▶ Data supplied:
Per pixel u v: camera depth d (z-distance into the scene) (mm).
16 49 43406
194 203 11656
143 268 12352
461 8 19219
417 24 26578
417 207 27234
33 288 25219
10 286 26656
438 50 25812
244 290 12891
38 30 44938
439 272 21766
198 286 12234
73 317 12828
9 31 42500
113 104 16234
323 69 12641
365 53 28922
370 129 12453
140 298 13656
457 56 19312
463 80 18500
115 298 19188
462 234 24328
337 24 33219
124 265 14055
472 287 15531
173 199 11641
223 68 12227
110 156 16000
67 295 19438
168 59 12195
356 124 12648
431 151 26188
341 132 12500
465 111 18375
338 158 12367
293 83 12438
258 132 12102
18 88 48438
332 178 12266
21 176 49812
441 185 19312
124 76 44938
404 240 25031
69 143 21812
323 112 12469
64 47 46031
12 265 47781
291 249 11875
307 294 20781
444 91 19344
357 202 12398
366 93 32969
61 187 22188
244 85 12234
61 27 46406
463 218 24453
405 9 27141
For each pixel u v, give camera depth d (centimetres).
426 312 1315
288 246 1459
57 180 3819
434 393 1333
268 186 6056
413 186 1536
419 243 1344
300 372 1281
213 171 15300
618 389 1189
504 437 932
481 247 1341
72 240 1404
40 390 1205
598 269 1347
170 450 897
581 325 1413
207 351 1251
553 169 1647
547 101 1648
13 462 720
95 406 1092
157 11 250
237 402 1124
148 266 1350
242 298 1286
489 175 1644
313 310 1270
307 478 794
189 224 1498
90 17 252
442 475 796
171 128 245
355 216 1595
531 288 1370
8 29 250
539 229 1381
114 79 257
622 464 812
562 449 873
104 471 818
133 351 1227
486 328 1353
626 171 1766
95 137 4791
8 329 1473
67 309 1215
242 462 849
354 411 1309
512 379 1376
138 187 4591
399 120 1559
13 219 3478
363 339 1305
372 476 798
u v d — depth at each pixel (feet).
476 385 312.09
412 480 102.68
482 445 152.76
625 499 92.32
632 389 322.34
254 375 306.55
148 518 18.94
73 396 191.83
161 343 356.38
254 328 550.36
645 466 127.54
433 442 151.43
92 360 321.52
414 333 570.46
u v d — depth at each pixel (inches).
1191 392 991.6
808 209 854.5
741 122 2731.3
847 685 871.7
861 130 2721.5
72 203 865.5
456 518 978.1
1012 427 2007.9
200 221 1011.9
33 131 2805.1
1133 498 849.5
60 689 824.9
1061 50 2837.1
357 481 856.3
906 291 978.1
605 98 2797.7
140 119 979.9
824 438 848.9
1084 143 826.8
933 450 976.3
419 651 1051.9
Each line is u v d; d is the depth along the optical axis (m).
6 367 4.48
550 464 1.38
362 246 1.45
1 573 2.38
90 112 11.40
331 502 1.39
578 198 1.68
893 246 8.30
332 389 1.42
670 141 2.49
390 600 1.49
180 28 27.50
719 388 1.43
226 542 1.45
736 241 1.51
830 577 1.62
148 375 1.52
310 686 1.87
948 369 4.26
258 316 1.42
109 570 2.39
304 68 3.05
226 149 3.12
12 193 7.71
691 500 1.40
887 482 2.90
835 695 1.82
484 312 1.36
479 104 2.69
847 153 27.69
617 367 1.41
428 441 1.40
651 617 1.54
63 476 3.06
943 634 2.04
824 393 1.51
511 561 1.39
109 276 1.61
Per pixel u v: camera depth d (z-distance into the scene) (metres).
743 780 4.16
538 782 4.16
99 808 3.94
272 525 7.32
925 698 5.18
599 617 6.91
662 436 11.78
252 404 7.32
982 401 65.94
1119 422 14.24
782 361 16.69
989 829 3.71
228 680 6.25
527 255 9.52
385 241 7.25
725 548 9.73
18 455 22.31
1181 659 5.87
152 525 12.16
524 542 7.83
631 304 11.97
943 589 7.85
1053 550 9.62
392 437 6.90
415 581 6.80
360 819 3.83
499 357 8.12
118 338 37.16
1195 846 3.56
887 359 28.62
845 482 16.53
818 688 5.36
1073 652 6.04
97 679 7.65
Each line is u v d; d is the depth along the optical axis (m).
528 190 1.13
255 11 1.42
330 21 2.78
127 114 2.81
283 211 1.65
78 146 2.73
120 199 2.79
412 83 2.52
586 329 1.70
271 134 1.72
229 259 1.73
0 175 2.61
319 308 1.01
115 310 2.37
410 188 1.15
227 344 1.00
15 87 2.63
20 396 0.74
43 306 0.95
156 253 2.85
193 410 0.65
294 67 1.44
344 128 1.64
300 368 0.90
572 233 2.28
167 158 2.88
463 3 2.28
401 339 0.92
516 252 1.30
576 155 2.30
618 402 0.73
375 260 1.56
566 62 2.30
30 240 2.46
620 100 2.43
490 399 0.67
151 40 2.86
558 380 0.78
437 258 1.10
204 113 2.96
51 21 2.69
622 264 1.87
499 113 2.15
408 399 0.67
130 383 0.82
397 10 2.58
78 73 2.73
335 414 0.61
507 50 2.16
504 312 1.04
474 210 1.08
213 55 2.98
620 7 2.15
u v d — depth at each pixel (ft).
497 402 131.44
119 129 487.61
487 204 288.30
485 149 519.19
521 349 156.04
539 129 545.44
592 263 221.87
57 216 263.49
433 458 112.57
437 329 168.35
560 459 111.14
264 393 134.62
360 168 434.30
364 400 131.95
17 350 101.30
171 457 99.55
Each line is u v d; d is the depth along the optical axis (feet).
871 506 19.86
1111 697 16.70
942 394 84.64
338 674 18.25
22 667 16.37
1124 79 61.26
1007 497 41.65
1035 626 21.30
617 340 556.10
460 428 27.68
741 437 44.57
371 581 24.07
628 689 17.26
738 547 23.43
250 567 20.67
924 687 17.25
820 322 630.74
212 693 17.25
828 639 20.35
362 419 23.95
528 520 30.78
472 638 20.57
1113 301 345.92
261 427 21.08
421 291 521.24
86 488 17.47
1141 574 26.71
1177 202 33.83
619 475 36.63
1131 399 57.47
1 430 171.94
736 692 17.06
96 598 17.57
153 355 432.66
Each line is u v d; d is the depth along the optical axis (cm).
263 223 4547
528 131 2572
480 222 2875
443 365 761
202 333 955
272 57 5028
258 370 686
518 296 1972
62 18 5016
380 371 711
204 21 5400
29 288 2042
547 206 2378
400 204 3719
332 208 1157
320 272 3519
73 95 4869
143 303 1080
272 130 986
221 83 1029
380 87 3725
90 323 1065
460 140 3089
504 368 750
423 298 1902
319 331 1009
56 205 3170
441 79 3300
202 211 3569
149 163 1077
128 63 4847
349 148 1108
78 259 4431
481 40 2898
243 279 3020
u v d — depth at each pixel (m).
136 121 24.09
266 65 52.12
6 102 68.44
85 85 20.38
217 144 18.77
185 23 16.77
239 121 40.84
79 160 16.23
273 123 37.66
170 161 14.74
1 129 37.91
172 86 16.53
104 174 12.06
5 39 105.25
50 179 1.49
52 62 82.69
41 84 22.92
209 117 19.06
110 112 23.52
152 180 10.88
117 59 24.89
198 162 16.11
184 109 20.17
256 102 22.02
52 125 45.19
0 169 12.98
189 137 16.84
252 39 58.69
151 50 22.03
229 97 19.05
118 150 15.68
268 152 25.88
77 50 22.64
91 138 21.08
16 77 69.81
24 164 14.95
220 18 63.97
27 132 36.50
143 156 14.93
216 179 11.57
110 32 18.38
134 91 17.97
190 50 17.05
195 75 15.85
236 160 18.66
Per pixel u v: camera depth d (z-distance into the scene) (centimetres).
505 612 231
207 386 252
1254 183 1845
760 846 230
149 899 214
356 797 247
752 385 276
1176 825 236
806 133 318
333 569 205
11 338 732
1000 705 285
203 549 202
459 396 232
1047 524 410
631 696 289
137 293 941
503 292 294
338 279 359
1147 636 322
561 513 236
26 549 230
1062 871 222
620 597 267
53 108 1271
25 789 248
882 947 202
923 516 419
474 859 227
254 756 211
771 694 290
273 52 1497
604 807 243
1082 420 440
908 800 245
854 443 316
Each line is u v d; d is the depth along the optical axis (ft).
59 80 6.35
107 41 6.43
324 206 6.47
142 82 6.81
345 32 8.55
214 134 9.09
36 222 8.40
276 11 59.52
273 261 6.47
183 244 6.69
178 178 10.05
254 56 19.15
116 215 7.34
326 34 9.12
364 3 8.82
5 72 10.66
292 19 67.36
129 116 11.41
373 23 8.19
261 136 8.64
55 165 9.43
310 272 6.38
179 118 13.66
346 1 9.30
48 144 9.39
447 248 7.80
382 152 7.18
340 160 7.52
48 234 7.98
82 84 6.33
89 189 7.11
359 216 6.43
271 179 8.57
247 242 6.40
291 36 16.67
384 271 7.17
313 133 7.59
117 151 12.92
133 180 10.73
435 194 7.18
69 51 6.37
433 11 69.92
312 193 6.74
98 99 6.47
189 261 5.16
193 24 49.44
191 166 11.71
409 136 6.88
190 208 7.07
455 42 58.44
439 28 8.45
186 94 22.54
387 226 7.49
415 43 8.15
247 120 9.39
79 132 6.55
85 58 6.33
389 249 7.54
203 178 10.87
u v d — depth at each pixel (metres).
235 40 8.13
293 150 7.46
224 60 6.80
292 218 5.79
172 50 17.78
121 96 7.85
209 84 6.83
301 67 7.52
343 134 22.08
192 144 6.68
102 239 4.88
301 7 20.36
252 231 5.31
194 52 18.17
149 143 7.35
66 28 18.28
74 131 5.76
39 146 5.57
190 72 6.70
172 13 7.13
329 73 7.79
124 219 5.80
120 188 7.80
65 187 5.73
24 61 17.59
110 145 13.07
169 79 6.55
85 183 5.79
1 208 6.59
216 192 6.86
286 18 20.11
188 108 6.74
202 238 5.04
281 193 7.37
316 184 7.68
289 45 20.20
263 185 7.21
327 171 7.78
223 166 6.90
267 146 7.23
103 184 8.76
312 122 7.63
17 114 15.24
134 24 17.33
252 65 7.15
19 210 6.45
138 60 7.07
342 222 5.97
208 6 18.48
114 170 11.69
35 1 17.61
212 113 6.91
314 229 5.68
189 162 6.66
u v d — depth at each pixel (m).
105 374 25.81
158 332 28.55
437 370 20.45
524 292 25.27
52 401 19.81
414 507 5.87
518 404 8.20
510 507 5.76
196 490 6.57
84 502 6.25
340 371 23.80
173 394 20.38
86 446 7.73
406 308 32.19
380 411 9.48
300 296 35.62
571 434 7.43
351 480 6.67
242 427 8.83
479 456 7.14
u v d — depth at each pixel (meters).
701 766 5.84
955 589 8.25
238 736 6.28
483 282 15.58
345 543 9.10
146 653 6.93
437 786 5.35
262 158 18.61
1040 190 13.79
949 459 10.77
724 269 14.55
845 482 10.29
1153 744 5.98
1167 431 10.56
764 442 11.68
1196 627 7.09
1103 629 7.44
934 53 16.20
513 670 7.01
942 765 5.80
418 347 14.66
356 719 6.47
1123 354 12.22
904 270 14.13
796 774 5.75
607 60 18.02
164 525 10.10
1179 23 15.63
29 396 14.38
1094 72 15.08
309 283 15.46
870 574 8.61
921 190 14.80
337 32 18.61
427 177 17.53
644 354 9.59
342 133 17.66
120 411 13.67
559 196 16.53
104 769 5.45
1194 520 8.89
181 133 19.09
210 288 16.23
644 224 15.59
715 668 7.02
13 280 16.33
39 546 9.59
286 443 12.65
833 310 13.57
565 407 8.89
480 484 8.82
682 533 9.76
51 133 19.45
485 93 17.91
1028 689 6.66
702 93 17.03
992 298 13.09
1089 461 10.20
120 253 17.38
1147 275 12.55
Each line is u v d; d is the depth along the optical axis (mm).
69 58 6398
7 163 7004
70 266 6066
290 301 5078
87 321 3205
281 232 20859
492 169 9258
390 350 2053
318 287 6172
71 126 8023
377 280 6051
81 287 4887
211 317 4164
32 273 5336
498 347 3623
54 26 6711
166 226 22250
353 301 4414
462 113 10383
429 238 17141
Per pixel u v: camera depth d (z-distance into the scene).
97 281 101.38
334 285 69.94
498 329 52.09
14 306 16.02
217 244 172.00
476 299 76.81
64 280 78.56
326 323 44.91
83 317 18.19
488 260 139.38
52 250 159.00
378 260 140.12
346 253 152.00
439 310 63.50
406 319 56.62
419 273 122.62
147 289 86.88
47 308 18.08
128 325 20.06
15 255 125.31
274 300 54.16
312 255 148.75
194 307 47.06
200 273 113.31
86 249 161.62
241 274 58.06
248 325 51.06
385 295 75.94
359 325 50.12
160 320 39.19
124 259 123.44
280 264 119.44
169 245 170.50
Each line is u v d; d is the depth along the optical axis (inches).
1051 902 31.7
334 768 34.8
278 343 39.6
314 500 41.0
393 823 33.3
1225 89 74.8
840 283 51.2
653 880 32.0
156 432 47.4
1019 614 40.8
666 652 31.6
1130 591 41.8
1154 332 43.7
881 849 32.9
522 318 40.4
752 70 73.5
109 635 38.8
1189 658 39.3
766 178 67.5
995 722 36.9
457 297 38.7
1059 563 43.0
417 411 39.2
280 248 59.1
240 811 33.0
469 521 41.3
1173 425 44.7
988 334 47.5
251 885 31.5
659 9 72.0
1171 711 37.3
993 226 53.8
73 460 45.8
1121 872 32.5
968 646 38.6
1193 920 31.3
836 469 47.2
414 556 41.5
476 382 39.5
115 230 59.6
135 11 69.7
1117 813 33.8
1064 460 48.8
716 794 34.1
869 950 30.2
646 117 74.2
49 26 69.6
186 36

▶ Action item:
Among the entries above, copy exactly only the lines starting with the one containing "415 43 8.15" and going through the one containing "870 574 8.61", both ends included.

▶ Result:
415 43 8.15
247 120 9.39
79 132 6.55
85 58 6.33
389 249 7.54
203 178 10.87
u v d — depth at each pixel (metres).
235 40 8.13
293 150 7.46
224 60 6.80
292 218 5.79
172 50 17.78
121 96 7.85
209 84 6.83
301 67 7.52
343 134 22.08
192 144 6.68
102 239 4.88
301 7 20.36
252 231 5.31
194 52 18.17
149 143 7.35
66 28 18.28
74 131 5.76
39 146 5.57
190 72 6.70
172 13 7.13
329 73 7.79
124 219 5.80
120 188 7.80
65 187 5.73
24 61 17.59
110 145 13.07
169 79 6.55
85 183 5.79
1 208 6.59
216 192 6.86
286 18 20.11
188 108 6.74
202 238 5.04
281 193 7.37
316 184 7.68
289 45 20.20
263 185 7.21
327 171 7.78
223 166 6.90
267 146 7.23
103 184 8.76
312 122 7.63
17 114 15.24
134 24 17.33
252 65 7.15
19 210 6.45
138 60 7.07
342 222 5.97
208 6 18.48
114 170 11.69
35 1 17.61
212 113 6.91
314 229 5.68
189 162 6.66
u v d — depth at each pixel (m).
105 374 25.81
158 332 28.55
437 370 20.45
524 292 25.27
52 401 19.81
414 507 5.87
518 404 8.20
510 507 5.76
196 490 6.57
84 502 6.25
340 371 23.80
173 394 20.38
86 446 7.73
406 308 32.19
380 411 9.48
300 296 35.62
571 434 7.43
351 480 6.67
242 427 8.83
479 456 7.14
u v d — depth at each pixel (meters).
701 766 5.84
955 589 8.25
238 736 6.28
483 282 15.58
345 543 9.10
146 653 6.93
437 786 5.35
262 158 18.61
1040 190 13.79
949 459 10.77
724 269 14.55
845 482 10.29
1153 744 5.98
1167 431 10.56
764 442 11.68
1196 627 7.09
1103 629 7.44
934 53 16.20
513 670 7.01
942 765 5.80
418 347 14.66
356 719 6.47
1123 354 12.22
904 270 14.13
796 774 5.75
607 60 18.02
164 525 10.10
1179 23 15.63
29 396 14.38
1094 72 15.08
309 283 15.46
870 574 8.61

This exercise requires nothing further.